## [Job item]
Copy out the records below word for word, leaving out the pictures.
++++ Records provided
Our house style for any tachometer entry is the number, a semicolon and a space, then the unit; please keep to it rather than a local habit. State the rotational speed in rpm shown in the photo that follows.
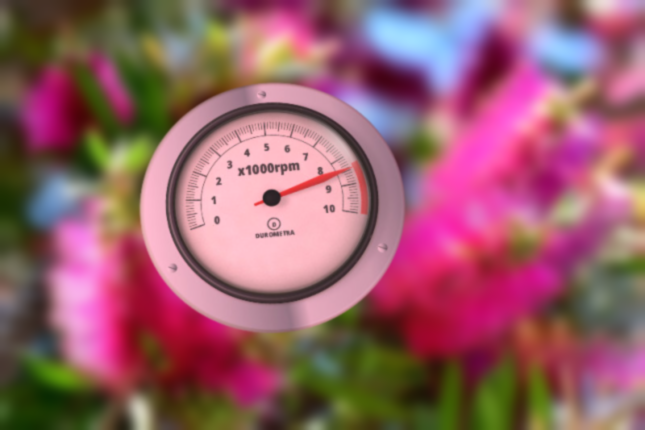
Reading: 8500; rpm
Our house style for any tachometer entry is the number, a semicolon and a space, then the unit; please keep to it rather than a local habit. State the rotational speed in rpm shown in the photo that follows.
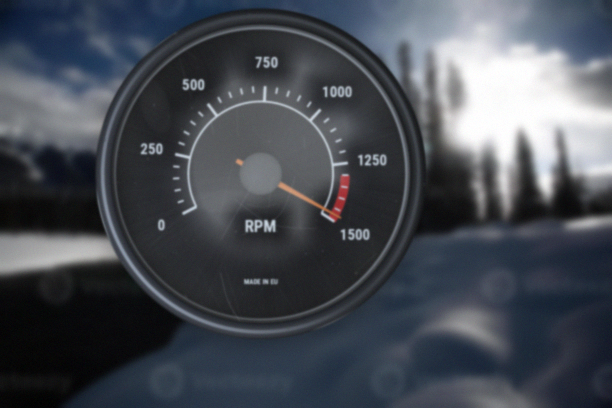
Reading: 1475; rpm
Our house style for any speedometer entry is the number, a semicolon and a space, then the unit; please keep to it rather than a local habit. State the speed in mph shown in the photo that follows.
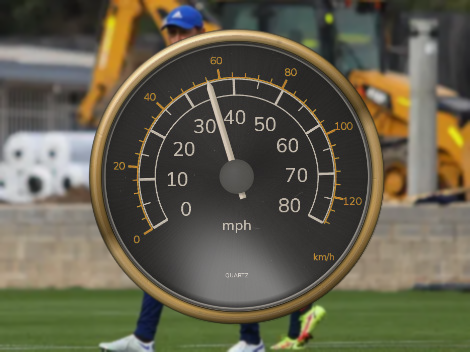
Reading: 35; mph
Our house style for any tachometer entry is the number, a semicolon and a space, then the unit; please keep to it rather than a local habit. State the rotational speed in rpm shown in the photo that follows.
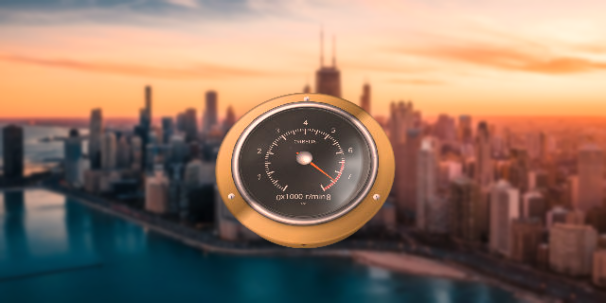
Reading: 7500; rpm
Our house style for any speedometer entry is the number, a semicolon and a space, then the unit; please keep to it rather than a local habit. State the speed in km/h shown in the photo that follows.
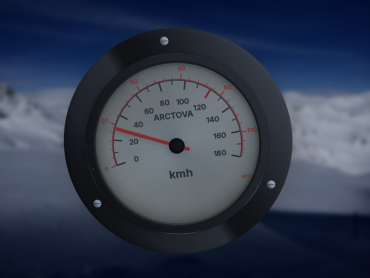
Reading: 30; km/h
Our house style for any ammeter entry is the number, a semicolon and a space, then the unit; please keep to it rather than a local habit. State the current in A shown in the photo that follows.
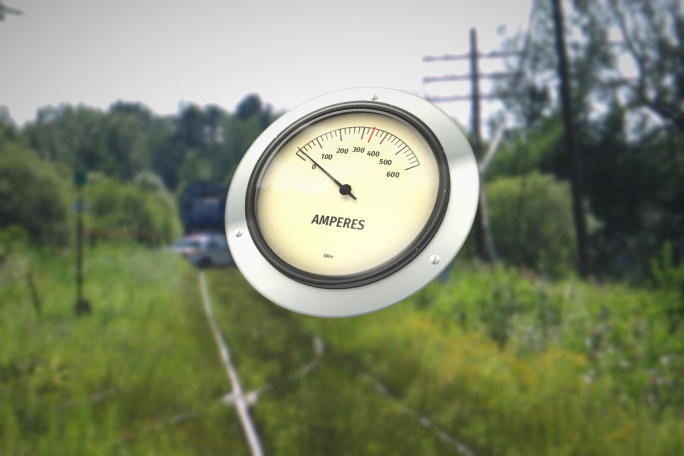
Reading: 20; A
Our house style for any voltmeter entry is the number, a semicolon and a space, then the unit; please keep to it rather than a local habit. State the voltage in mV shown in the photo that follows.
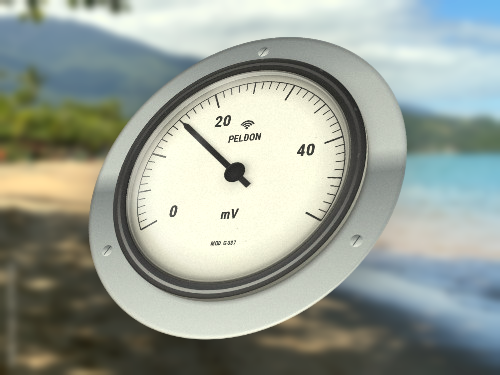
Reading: 15; mV
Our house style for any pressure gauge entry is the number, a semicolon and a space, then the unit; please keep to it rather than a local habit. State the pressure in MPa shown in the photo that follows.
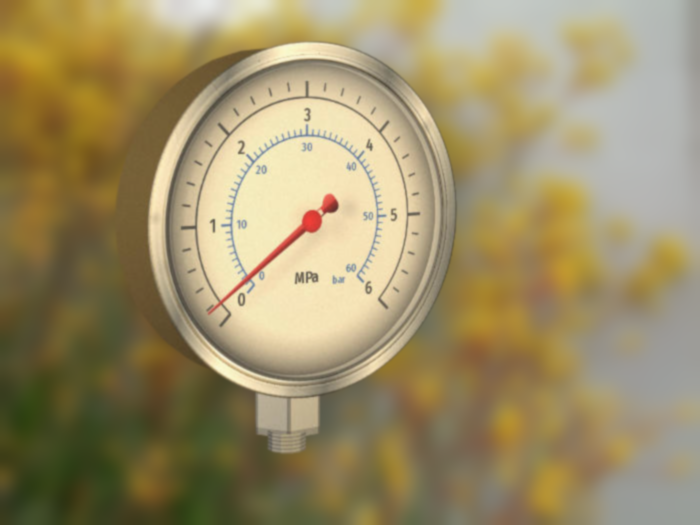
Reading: 0.2; MPa
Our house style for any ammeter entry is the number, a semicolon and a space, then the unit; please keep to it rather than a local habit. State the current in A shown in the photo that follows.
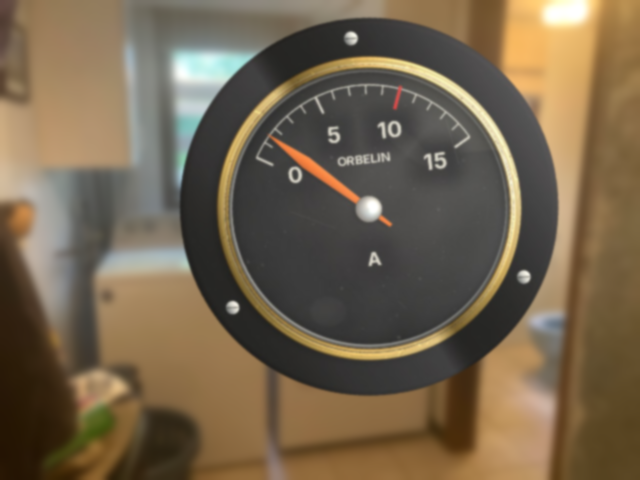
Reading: 1.5; A
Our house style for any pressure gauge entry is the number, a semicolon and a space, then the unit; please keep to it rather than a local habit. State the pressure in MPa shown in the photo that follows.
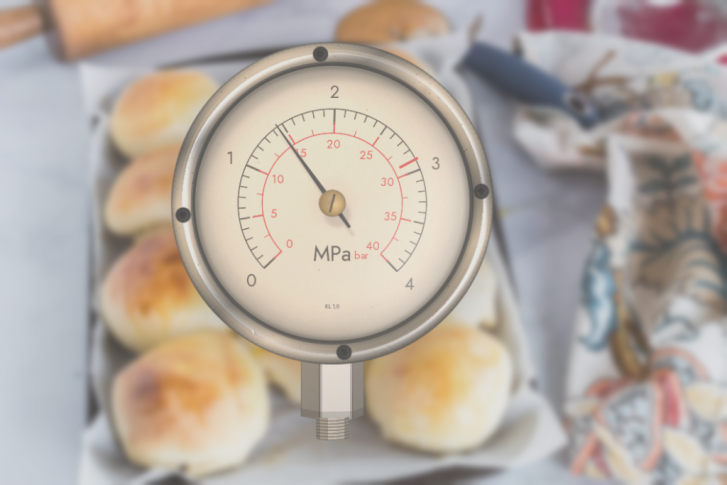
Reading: 1.45; MPa
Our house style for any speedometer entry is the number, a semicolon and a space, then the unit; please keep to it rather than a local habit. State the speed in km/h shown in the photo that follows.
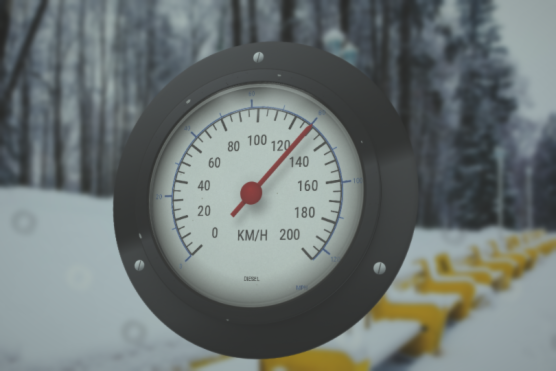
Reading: 130; km/h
++++++++
## [Task answer]
Our house style for any tachometer entry is the number, a semicolon and a space, then the unit; please keep to it rather than a local habit. State the rotational speed in rpm shown in the photo that follows.
Reading: 8500; rpm
Our house style for any tachometer entry is the number, a semicolon and a space, then the unit; please keep to it rather than a local habit. State the rotational speed in rpm shown in the photo that follows.
Reading: 1475; rpm
Our house style for any speedometer entry is the number, a semicolon and a space, then the unit; please keep to it rather than a local habit. State the speed in mph shown in the photo that follows.
Reading: 35; mph
Our house style for any tachometer entry is the number, a semicolon and a space, then the unit; please keep to it rather than a local habit. State the rotational speed in rpm shown in the photo that follows.
Reading: 7500; rpm
Our house style for any speedometer entry is the number, a semicolon and a space, then the unit; please keep to it rather than a local habit. State the speed in km/h shown in the photo that follows.
Reading: 30; km/h
Our house style for any ammeter entry is the number, a semicolon and a space, then the unit; please keep to it rather than a local habit. State the current in A shown in the photo that follows.
Reading: 20; A
Our house style for any voltmeter entry is the number, a semicolon and a space, then the unit; please keep to it rather than a local habit. State the voltage in mV shown in the photo that follows.
Reading: 15; mV
Our house style for any pressure gauge entry is the number, a semicolon and a space, then the unit; please keep to it rather than a local habit. State the pressure in MPa shown in the photo that follows.
Reading: 0.2; MPa
Our house style for any ammeter entry is the number, a semicolon and a space, then the unit; please keep to it rather than a local habit. State the current in A shown in the photo that follows.
Reading: 1.5; A
Our house style for any pressure gauge entry is the number, a semicolon and a space, then the unit; please keep to it rather than a local habit. State the pressure in MPa shown in the photo that follows.
Reading: 1.45; MPa
Our house style for any speedometer entry is the number, a semicolon and a space, then the unit; please keep to it rather than a local habit. State the speed in km/h shown in the photo that follows.
Reading: 130; km/h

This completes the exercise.